Die Tore des Himmels
Wenn er erst das Siegel hatte, dann würde er uns das Leben zur Hölle machen. Nichts stand dann mehr zwischen ihm und der Krone Thüringens, außer … Ich mochte es nicht zu Ende denken. Ich sah Isentrud an und sie mich. Aber was hätten wir tun sollen? Elisabeths Widerstand war in dem Augenblick gebrochen, als Heinrich Ludwigs möglichen Tod erwähnt hatte. Der Gedanke, dass ihrem geliebten Mann etwas zustoßen könnte, hatte ihr jede Kraft geraubt. Sie ging mit hängenden Schultern zu ihrem Nachttischlein, nahm das Kästchen mit den Siegelutensilien und hielt es Heinrich hin. Ich sah die Machtgier in seinem Blick und den Triumph, als er es an sich nahm.

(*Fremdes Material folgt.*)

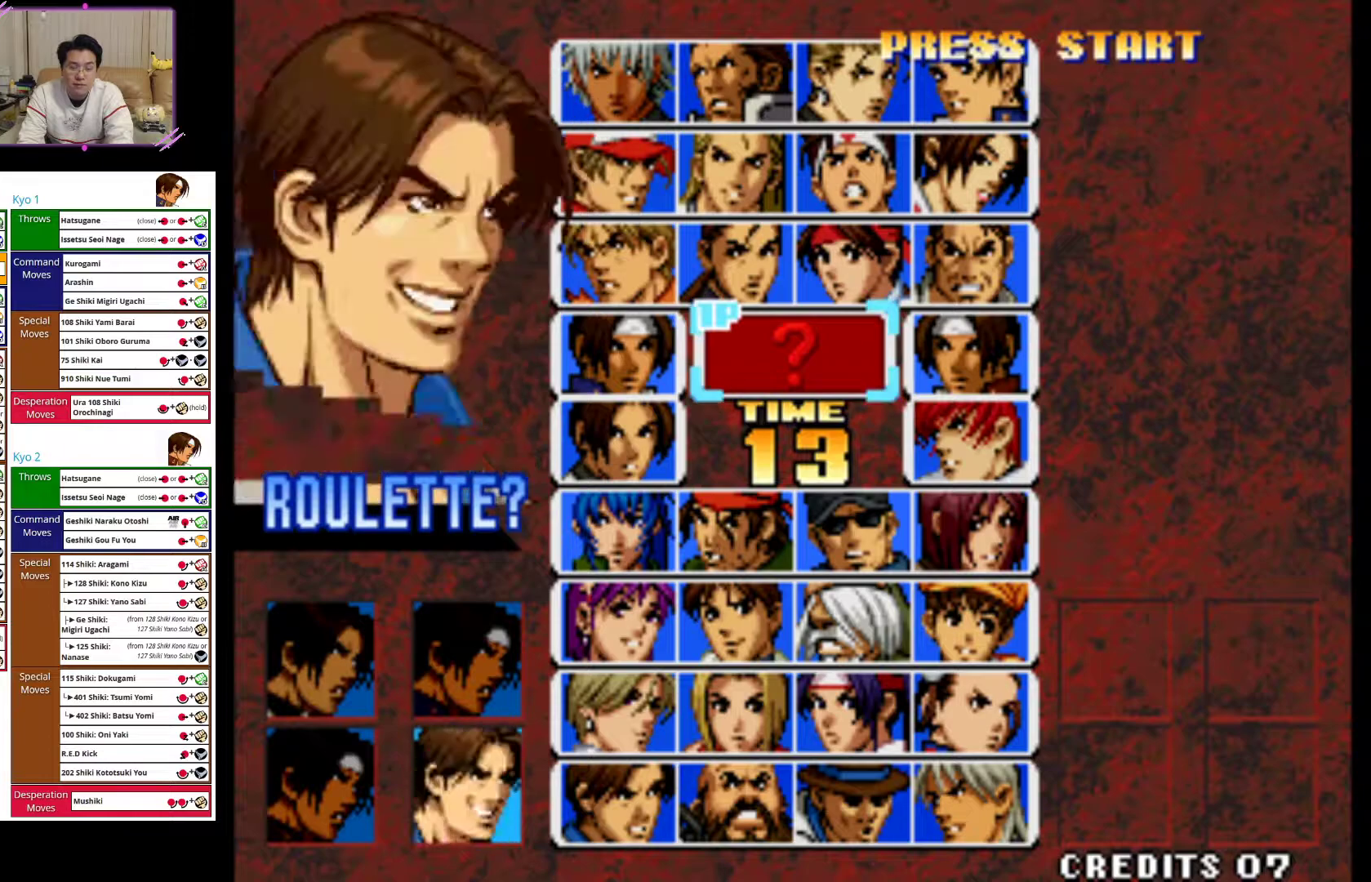
{"buttons": [], "left_stick": "center", "events": [[133, "SQUARE", "down"], [250, "SQUARE", "up"]]}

»Warum nicht gleich so, Schwägerin?«, lächelte er.
Primus
R om ist meine Glücksstadt! Bei Christi Arschbacken, niemals hätte ich mir träumen lassen, dass ich einmal Knecht eines Ritters werden würde! Ich habe einen Platz gefunden! Jeden Morgen, wenn ich aufwache, muss ich mich zwicken, damit ich’s glaube. Mein Herr, Raimund von Kaulberg, behandelt mich anständig, ganz im Gegensatz zu seinem verfluchten Gaul, für den ich ja eigentlich sorgen soll. Das Vieh schnappt bei jeder Gelegenheit nach mir, keilt aus und peitscht mir seinen Schweif ins Gesicht. So ein Schlachtross ist schlimmer als zehn Maulesel. Störrisch, bockig, launisch. »Aus dir mach ich noch Wurst«, zische ich ihm jeden Morgen zu.
Die kleine graubraune Stute, die ich von meinem Ritter bekommen habe – sie hat meinem Vorgänger gehört, bis zu seinem Tod am Fieber –, ist dagegen lammfromm. Ich kann ja eigentlich gar nicht reiten, aber meine Dicke, so nenn ich sie, hat eine Engelsgeduld mit mir, und wir finden uns inzwischen schön miteinander zurecht. Die anderen Pferdeknechte bringen mir bei, wie man Hufe auskratzt, das Fell striegelt, richtig zäumt und sattelt und alles mögliche andere.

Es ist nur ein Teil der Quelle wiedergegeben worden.